◆ **Textabschnitt**
No. 5 - !Attention!
Nummer fünf wird Euch Tränen in die Augen treiben. Es geht um Aktivismus, Infografiken, Sichtbarkeit und Ökonomien der Aufmerksamkeit.

Wer durch einen Zufall hier gelandet ist und diesem Newsletter in Zukunft monatlich seine Aufmerksamkeit widmen will, kann sich hier anmelden:
Über Aktivismus auf Social Media zu schreiben, ist irgendwie so retro. Haben wir das nicht alles schon mal durchdekliniert, 2011, 2012? Social Media ist da, ist Teil des öffentlichen Lebens, get over it, get with it. Aber natürlich ändern sich die Dynamiken immer noch. Im ~ Jahr unserer Seuche ~ haben 75 Prozent der Internetnutzer in Deutschland bei sich selbst eine intensivere Nutzung von Instagram, Twitter und Facebook beobachtet. Die tägliche Zeit, die Menschen durchschnittlich im Internet verbringen, ist um elf Minuten gestiegen.
Ich und meine pedantische Screentime-App können das nur bestätigen. Wenn man niemanden sieht, schaut man eben, was andere so machen. Oder sagen. Oder meinen. Und wenn man sich nur noch bedingt zu Protesten treffen kann, verlegt man den Protest eben in den virtuellen Raum. In meinem Feed (und das ist jetzt auch gleich der Disclaimer: ich konsumiere natürlich nur meinen Feed, also meine BUBBLE, das heißt, alles, was folgt, leite ich aus meiner persönlichen Erfahrung ab) ist die Anzahl der Meinungen, aber vor allem die Anzahl der Aufrufe steil angestiegen. Auf Twitter stellt sich das schlicht als leichte Verstärkung der Dynamik dar, die es schon immer gab, auf Instagram hingegen ist die Veränderung auffällig. In Ermangelung von Strandaufenthalten und Restaurantbesuchen zeigt man jetzt seinen Aktivismus.

◆ **Arbeitsaufträge**
#1 Um wie viele Minuten ist die tägliche Zeit, die Menschen durchschnittlich im Internet verbringen, laut dem Abschnitt über Aktivismus in sozialen Medien gestiegen?
#2 Schreib den Teil des Abschnitts über Aktivismus in sozialen Medien neu, der mit den Worten "Ich und meine" anfängt und mit "jetzt seinen Aktivismus." aufhört, und setz dabei "TikTok" an die Stelle von "Instagram".
#3 Führ den Abschnitt über Aktivismus in sozialen Medien im Anschluss an seinen letzten Satz weiter.
Die Einträge stammen aus einer anderen Quelle.

[Einträge des Datensatzes]

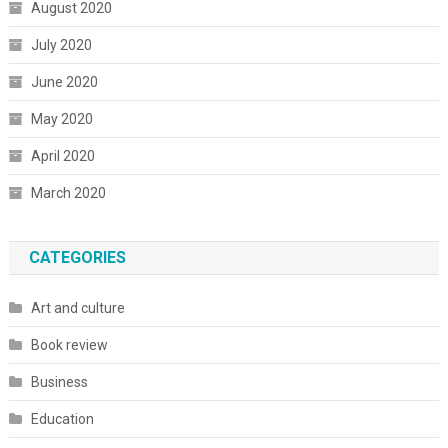
August 2020
July 2020
June 2020
May 2020
April 2020
March 2020
CATEGORIES
Art and culture
Book review
Business
Education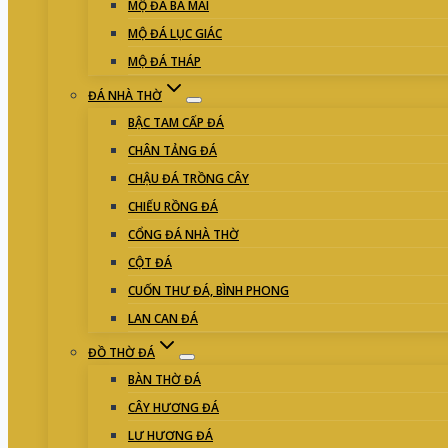
MỘ ĐÁ BA MÁI
MỘ ĐÁ LỤC GIÁC
MỘ ĐÁ THÁP
ĐÁ NHÀ THỜ
BẬC TAM CẤP ĐÁ
CHÂN TẢNG ĐÁ
CHẬU ĐÁ TRỒNG CÂY
CHIẾU RỒNG ĐÁ
CỔNG ĐÁ NHÀ THỜ
CỘT ĐÁ
CUỐN THƯ ĐÁ, BÌNH PHONG
LAN CAN ĐÁ
ĐỒ THỜ ĐÁ
BÀN THỜ ĐÁ
CÂY HƯƠNG ĐÁ
LƯ HƯƠNG ĐÁ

◆ **Antworten nacheinander**
#1 Um elf Minuten.

#2
Ich und meine pedantische Screentime-App können das nur bestätigen. Wenn man niemanden sieht, schaut man eben, was andere so machen. Oder sagen. Oder meinen. Und wenn man sich nur noch bedingt zu Protesten treffen kann, verlegt man den Protest eben in den virtuellen Raum. In meinem Feed (und das ist jetzt auch gleich der Disclaimer: ich konsumiere natürlich nur meinen Feed, also meine BUBBLE, das heißt, alles, was folgt, leite ich aus meiner persönlichen Erfahrung ab) ist die Anzahl der Meinungen, aber vor allem die Anzahl der Aufrufe steil angestiegen. Auf Twitter stellt sich das schlicht als leichte Verstärkung der Dynamik dar, die es schon immer gab, auf TikTok hingegen ist die Veränderung auffällig. In Ermangelung von Strandaufenthalten und Restaurantbesuchen zeigt man jetzt seinen Aktivismus.

#3
Eine dazugehörige, aber schleichendere Entwicklung, die ich seit ein paar Jahren in meinem Freundeskreis beobachte: Diejenigen, die schon immer Newsjunkies waren, die sich ernsthaft mit Politik auseinandergesetzt haben, sind allmählich verstummt, während die, die sich lange Zeit nicht sonderlich für das Tagesgeschehen begeistern konnten, auf einmal sehr viel zu sagen haben.
(Noch ein Disclaimer: Dieser Text ist ziemlich lang geworden, wer also zu den Seligen gehört, die nichts mit Social Media zu tun haben und sich auch nicht dafür interessieren, sollte gleich zum „Artist Feature“ springen, das lohnt sich nämlich)
Wahrscheinlich sollte ich mich einfach über die allgemeine Politisierung freuen. Aber ich kann doch nicht die Einzige sein, die vor jedem Retweet, jedem Aufruf, jeder Infografik einer existenziellen Krise nahe ist. Ich sitze dann da und frage mich: Bringt das was? Wenn ich das jetzt poste, obwohl ich weiß, wie unwahrscheinlich es ist, dass ich jemanden überzeuge, mache ich das nur, um denen, die nicht überzeugt werden müssen, zu signalisieren, dass ich auf der richtigen Seite stehe? Wenn ich fünfzig Stories über dasselbe Thema sehe, weil der Internetgott beschlossen hat, dass dieses Thema gerade relevant ist, macht es dann einen Unterschied, wenn ich auch noch meinen Senf dazu gebe? Eine Zeitlang habe ich versucht, nach dem Motto zu agieren: Wenn niemand etwas sagt, schreibe ich etwas dazu. Wenn nicht, dann nicht. Aber ist das die Antwort?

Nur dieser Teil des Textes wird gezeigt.